Taking into account the high incidence of hepatitis B, as well as the fact that there are many HBV carriers in the world, WHO recommends that hepatitis B vaccinations are mandatory and should be administered in the first year of life. Two types of vaccines are proposed for vaccination. To prepare one of them, the plasma of virus carriers is used as raw material, since it contains the viral antigen in quantities sufficient for preparing the vaccine. The main condition for preparing this type of vaccine is its complete safety, i.e. complete inactivation of the virus, which is provided for by the vaccine preparation technology. To prepare another type of vaccine, genetic engineering methods are used, in particular, a recombinant clone of yeast producing the surface antigen of the hepatitis B virus is used to obtain the antigen material.

Both vaccines are highly effective (protect 95% of those vaccinated). The duration of post-vaccination immunity is at least 5-6 years. Vaccines have been created for adults, newborns and young children - the most important component of the fight against hepatitis B globally.

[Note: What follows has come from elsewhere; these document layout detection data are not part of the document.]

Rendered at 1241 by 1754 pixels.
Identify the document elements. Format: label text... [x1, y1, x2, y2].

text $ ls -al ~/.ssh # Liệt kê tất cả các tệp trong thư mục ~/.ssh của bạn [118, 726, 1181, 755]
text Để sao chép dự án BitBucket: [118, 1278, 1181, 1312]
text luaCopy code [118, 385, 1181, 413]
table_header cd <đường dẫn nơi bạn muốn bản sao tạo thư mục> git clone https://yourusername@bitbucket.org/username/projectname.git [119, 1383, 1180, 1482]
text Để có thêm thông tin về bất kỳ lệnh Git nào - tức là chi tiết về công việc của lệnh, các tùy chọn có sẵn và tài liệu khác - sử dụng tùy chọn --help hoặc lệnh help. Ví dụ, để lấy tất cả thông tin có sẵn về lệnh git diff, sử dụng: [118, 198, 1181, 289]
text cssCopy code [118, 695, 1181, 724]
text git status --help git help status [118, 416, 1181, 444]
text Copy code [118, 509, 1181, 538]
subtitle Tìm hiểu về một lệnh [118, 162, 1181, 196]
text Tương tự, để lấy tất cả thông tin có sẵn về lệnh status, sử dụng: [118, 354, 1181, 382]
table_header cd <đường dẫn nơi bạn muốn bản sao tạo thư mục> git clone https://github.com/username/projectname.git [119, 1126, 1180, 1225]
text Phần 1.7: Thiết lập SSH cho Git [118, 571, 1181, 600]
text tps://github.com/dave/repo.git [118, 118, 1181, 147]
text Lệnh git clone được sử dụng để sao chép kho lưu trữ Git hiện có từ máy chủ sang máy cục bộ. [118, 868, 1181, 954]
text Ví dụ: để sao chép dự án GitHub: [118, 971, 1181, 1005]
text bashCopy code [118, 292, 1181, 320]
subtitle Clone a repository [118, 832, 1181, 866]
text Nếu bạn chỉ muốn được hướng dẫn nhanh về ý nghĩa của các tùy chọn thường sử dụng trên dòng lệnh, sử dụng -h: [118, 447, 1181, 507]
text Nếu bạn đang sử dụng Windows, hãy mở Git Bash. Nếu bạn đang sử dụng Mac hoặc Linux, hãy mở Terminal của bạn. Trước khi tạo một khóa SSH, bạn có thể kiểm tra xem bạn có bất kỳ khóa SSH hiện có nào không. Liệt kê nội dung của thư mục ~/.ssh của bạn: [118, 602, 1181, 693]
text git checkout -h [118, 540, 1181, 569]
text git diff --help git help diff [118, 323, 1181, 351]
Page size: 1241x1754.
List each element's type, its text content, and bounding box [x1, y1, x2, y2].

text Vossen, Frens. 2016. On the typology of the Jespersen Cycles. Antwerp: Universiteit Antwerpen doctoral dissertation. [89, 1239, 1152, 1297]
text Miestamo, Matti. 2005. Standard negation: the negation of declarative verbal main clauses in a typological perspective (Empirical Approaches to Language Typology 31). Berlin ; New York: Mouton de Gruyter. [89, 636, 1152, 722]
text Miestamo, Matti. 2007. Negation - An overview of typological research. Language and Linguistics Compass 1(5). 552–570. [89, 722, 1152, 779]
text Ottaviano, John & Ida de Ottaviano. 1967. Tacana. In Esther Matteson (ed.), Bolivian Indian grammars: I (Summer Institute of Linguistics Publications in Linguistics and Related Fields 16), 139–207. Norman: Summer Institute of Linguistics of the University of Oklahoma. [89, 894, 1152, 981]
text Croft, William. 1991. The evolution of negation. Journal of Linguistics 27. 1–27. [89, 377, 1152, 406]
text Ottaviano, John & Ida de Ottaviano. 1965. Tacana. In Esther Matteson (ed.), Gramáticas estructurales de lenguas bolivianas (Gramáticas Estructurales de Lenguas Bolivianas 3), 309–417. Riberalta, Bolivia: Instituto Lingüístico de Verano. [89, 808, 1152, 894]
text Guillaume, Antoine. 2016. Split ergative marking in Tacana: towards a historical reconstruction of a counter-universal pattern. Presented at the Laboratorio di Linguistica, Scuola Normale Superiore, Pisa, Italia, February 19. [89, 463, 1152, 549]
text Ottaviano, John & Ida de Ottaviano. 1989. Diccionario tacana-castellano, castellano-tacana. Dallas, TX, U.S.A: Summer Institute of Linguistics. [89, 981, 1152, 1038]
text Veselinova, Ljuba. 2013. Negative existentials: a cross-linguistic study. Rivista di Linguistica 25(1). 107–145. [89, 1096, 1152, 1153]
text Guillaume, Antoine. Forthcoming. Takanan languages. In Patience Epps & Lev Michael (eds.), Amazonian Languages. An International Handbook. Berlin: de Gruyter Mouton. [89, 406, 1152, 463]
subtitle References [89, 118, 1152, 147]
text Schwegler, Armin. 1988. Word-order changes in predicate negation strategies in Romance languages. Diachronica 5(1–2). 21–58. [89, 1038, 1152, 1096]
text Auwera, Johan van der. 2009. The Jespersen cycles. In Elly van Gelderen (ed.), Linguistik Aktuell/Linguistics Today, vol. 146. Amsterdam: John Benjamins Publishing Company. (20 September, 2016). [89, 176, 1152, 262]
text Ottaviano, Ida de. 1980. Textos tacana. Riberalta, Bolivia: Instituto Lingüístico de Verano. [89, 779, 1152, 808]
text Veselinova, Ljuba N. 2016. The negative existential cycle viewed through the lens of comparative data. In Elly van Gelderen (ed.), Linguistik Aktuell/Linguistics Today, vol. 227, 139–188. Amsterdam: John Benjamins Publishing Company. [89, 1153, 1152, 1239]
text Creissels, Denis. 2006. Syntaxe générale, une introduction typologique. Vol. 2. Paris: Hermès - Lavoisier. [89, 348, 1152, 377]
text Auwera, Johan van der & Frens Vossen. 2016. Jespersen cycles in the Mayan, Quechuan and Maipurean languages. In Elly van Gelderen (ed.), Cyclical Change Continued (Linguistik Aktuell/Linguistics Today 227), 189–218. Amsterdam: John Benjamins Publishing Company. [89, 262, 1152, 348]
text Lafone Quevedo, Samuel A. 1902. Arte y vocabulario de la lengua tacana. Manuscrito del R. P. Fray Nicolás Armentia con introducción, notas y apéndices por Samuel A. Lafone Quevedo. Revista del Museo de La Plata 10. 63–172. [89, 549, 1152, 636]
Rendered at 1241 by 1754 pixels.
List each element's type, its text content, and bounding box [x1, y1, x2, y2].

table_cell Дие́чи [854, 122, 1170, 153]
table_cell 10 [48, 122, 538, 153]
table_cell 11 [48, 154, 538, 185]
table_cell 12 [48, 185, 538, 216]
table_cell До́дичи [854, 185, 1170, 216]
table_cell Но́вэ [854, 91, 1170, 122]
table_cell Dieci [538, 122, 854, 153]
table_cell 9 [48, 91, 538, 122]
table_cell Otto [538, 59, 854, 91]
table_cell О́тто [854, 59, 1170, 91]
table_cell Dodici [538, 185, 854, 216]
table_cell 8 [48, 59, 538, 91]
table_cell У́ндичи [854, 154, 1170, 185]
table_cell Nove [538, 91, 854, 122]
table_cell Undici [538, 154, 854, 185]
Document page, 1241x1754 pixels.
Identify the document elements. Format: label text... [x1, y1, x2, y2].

The full vaccination course consists of three injections:

I dose - immediately after birth; II dose - after 1-2 months; III dose - until the end of the first year of life.

These vaccinations are included in the WHO expanded program of immunization and are combined with its implementation calendar (according to WHO recommendations, vaccinations against tuberculosis, poliomyelitis, hepatitis B, measles, tetanus, diphtheria, and whooping cough are administered in the first year of life).

Gammaglobulin containing antibodies against HBV is used for emergency passive immunoprophylaxis of individuals who have had contact with a patient with hepatitis B.

Interferon and amixin (to induce its endogenous synthesis) are used to treat hepatitis B (acute and chronic forms). The new drug lamivudine (synthetic nucleoside) is effective in treating chronic hepatitis B.